_EXCERPTED RECORDS_.
· · · · ·

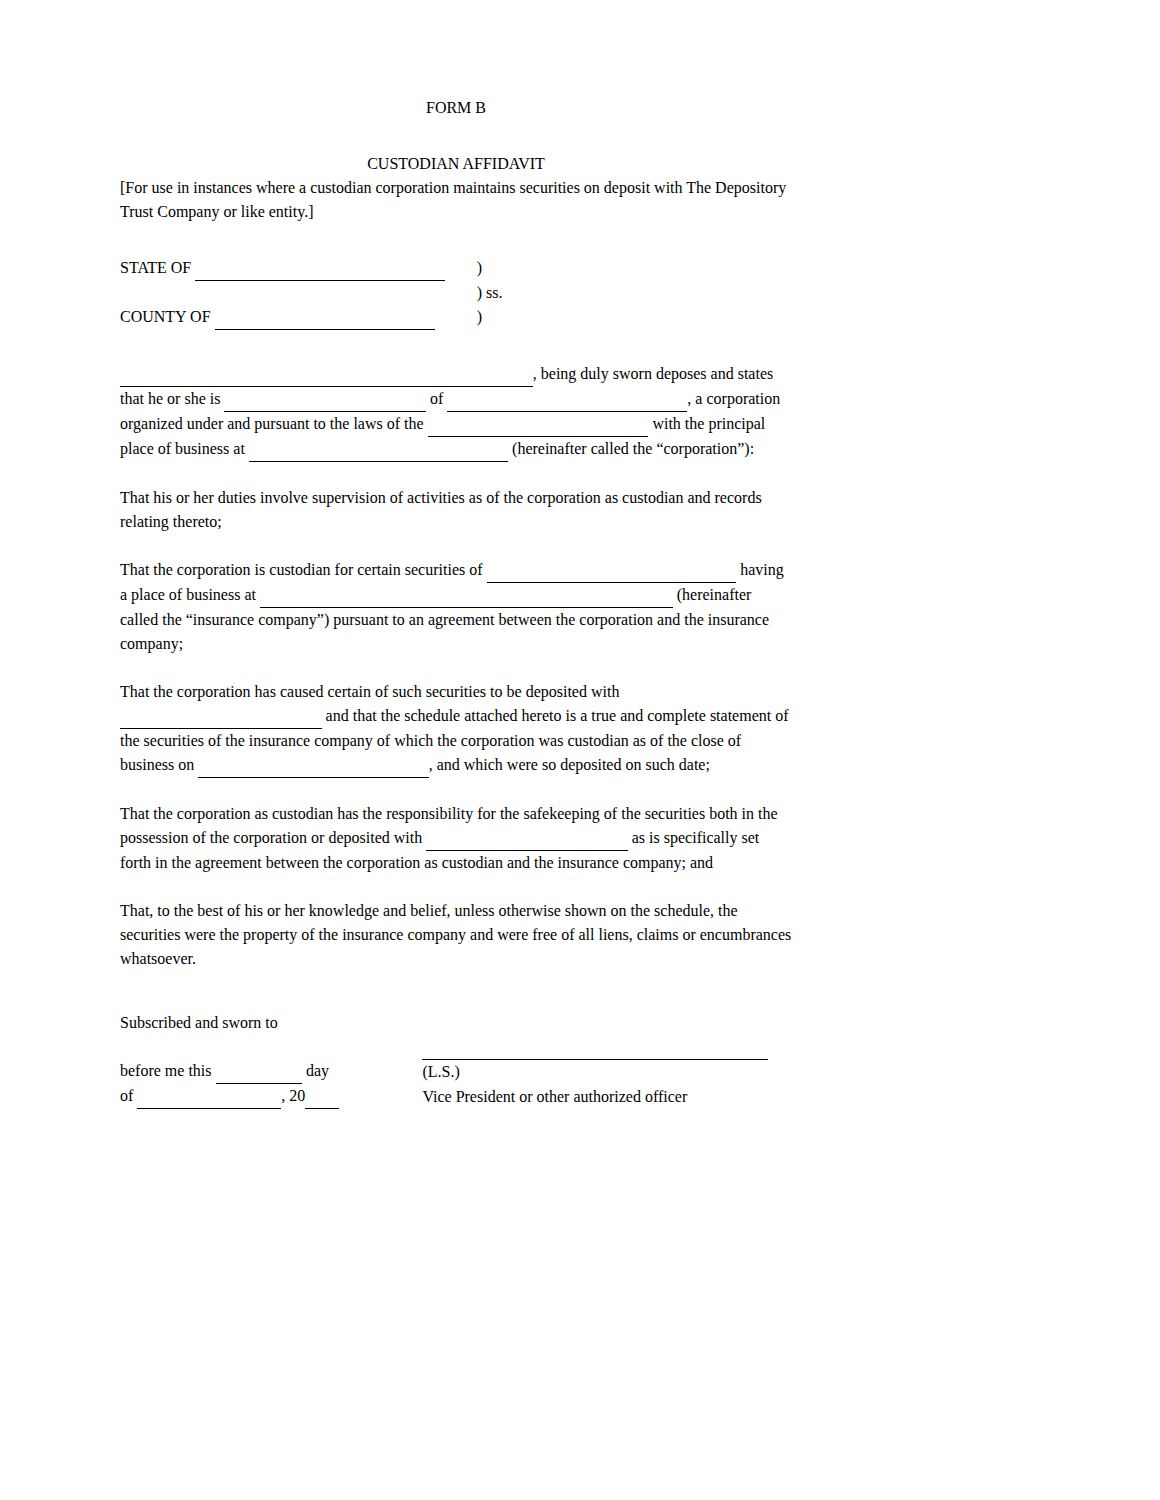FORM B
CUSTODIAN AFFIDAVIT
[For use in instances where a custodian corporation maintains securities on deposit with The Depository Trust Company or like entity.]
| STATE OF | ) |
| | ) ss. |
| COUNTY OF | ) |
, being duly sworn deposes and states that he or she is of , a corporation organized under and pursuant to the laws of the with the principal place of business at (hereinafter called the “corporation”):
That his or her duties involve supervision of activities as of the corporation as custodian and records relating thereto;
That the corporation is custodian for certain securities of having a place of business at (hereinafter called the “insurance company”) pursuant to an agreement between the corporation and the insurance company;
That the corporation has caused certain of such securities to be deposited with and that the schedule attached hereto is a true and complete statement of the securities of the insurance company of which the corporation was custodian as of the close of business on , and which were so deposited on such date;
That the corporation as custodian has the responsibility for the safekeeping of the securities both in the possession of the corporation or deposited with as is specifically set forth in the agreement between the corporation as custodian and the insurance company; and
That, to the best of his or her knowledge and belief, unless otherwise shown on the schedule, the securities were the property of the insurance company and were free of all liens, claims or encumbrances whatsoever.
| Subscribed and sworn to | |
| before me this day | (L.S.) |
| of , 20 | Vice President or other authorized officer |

· · · · ·

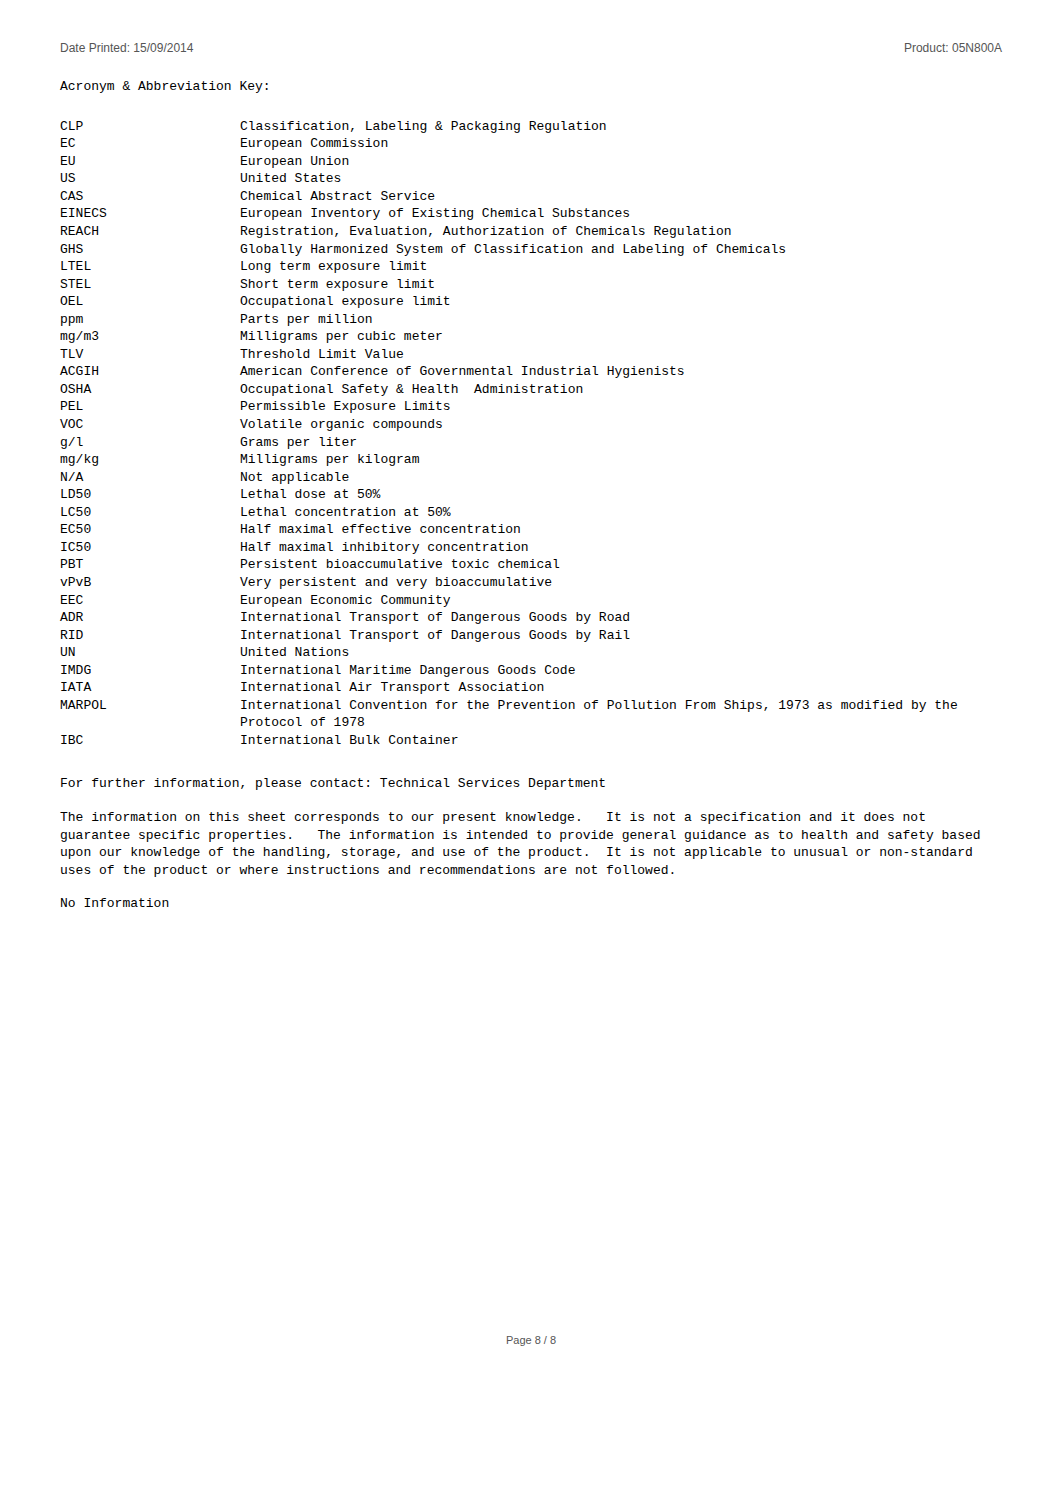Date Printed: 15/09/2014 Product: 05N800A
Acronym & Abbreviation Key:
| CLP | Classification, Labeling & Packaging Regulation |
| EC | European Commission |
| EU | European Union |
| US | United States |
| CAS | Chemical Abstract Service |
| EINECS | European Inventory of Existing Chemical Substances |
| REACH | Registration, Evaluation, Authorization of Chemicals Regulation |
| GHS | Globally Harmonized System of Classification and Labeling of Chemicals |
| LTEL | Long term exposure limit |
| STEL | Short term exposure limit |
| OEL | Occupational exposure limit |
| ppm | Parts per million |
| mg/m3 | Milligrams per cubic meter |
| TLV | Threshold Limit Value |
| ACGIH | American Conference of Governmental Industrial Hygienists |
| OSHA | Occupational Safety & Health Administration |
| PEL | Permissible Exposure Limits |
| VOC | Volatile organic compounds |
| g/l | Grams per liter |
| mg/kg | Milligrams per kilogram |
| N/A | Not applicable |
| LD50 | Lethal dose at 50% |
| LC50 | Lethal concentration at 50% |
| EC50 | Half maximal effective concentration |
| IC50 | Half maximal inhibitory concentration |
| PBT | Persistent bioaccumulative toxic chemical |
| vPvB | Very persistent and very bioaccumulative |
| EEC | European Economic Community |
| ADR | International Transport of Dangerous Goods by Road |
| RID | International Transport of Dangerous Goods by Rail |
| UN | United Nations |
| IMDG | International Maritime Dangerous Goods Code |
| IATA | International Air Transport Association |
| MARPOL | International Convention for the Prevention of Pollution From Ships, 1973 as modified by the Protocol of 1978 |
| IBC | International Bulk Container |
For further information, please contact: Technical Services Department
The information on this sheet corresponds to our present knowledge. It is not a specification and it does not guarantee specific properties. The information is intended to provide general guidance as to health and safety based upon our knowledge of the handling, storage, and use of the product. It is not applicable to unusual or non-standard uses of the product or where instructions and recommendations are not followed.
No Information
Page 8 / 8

· · · · ·

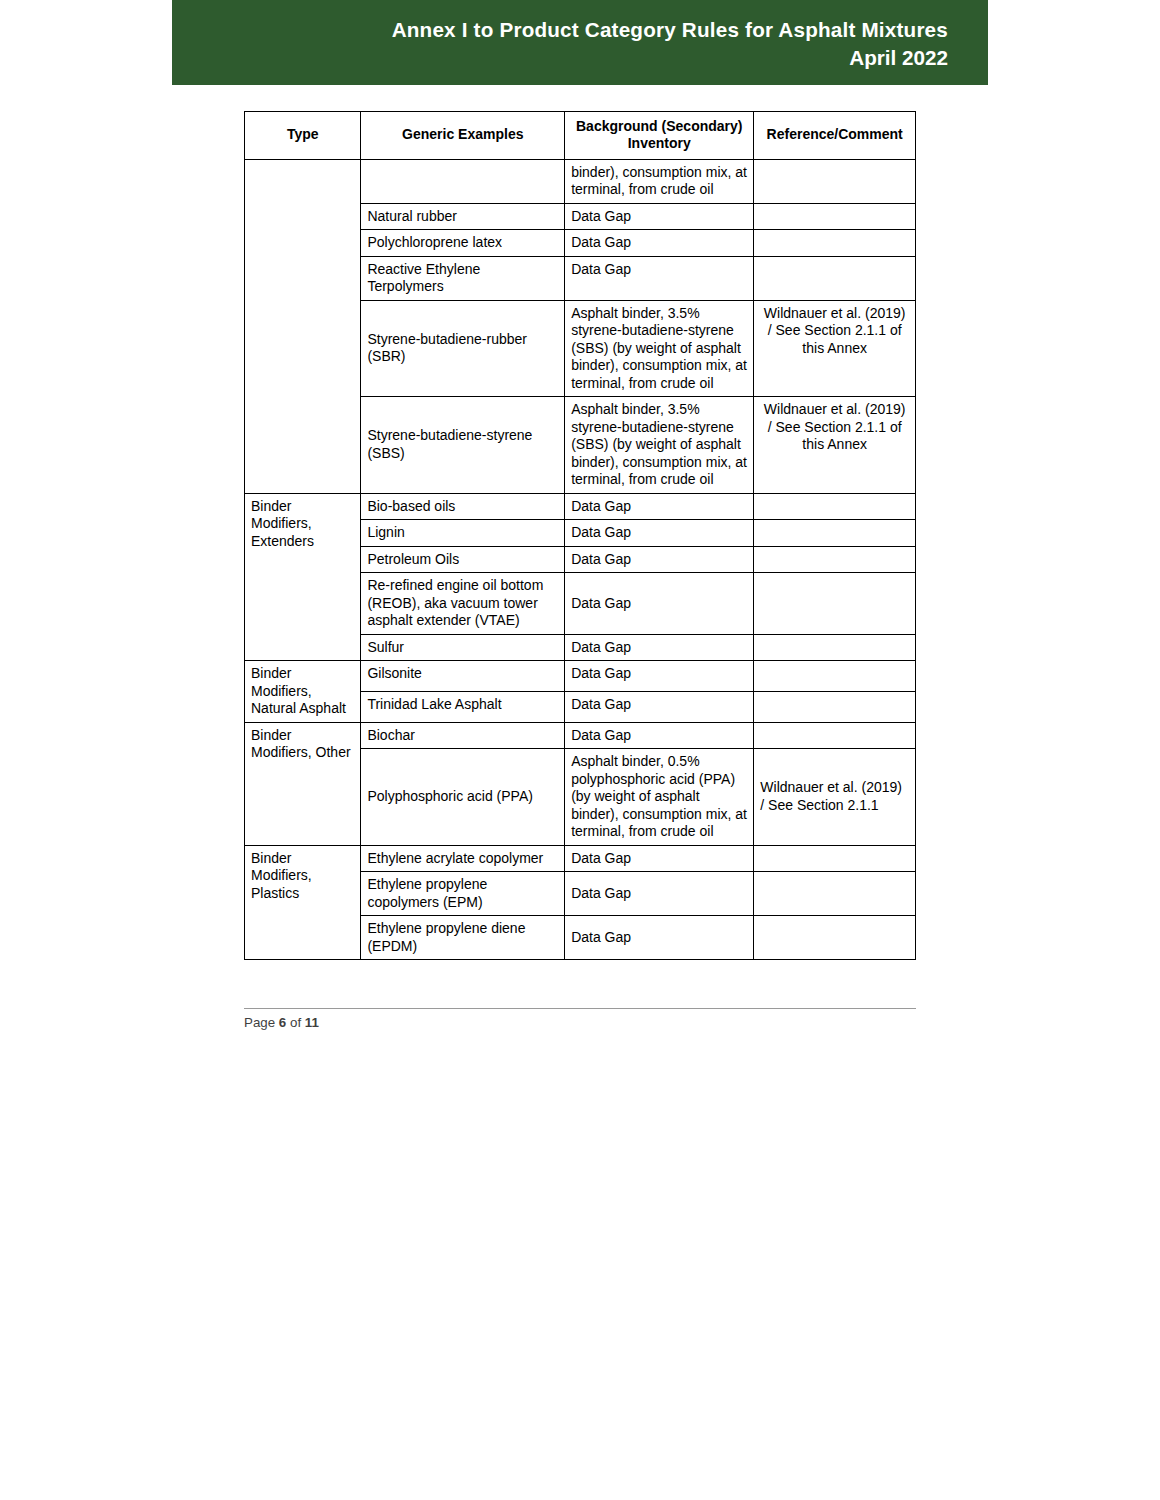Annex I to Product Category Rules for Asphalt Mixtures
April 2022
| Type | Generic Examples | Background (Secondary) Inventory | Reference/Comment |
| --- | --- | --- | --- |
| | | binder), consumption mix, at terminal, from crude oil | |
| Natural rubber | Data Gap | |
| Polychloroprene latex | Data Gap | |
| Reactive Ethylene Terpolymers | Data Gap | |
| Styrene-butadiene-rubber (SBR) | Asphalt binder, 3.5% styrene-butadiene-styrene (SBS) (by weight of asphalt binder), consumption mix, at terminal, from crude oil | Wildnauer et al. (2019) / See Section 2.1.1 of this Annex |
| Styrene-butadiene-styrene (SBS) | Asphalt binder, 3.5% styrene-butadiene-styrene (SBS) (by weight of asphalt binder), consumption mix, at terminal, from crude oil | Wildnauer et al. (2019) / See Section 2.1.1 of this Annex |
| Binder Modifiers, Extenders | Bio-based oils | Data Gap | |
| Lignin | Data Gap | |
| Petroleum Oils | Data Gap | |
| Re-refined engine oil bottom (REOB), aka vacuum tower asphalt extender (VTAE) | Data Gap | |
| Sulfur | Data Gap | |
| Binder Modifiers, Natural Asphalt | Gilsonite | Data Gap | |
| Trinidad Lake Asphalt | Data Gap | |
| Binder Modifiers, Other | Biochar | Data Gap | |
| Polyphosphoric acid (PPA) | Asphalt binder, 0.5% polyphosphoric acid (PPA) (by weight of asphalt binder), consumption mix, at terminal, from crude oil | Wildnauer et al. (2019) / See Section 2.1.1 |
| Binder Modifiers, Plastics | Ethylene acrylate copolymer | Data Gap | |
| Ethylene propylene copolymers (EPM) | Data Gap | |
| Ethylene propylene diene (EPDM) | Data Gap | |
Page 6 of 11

· · · · ·

_INSTRUCTIONS TO FOLLOW_. Read the entries and pick out all lines that include the word "Natural".

_PROBLEM SOLUTION_.
| Natural rubber | Data Gap | |
| Binder Modifiers, Natural Asphalt | Gilsonite | Data Gap | |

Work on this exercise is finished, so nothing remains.